Content starts

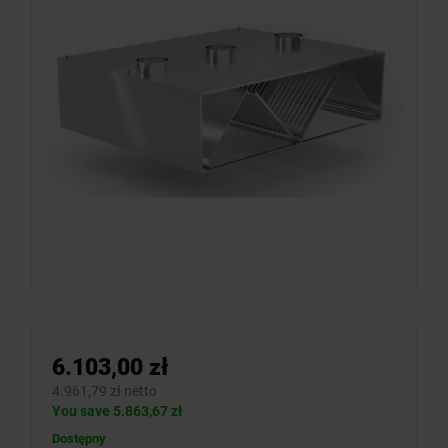
6.103,00 zł
4.961,79 zł netto
You save 5.863,67 zł
Dostępny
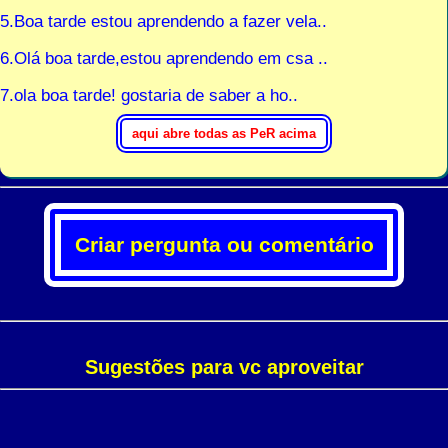
5.Boa tarde estou aprendendo a fazer vela..
6.Olá boa tarde,estou aprendendo em csa ..
7.ola boa tarde! gostaria de saber a ho..
Criar pergunta ou comentário
Sugestões para vc aproveitar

Content ends

--- Instruction ---
Please extract every line of the data above that contains the string "tarde", matching case exactly.

--- Output of the task ---
5.Boa tarde estou aprendendo a fazer vela..
6.Olá boa tarde,estou aprendendo em csa ..
7.ola boa tarde! gostaria de saber a ho..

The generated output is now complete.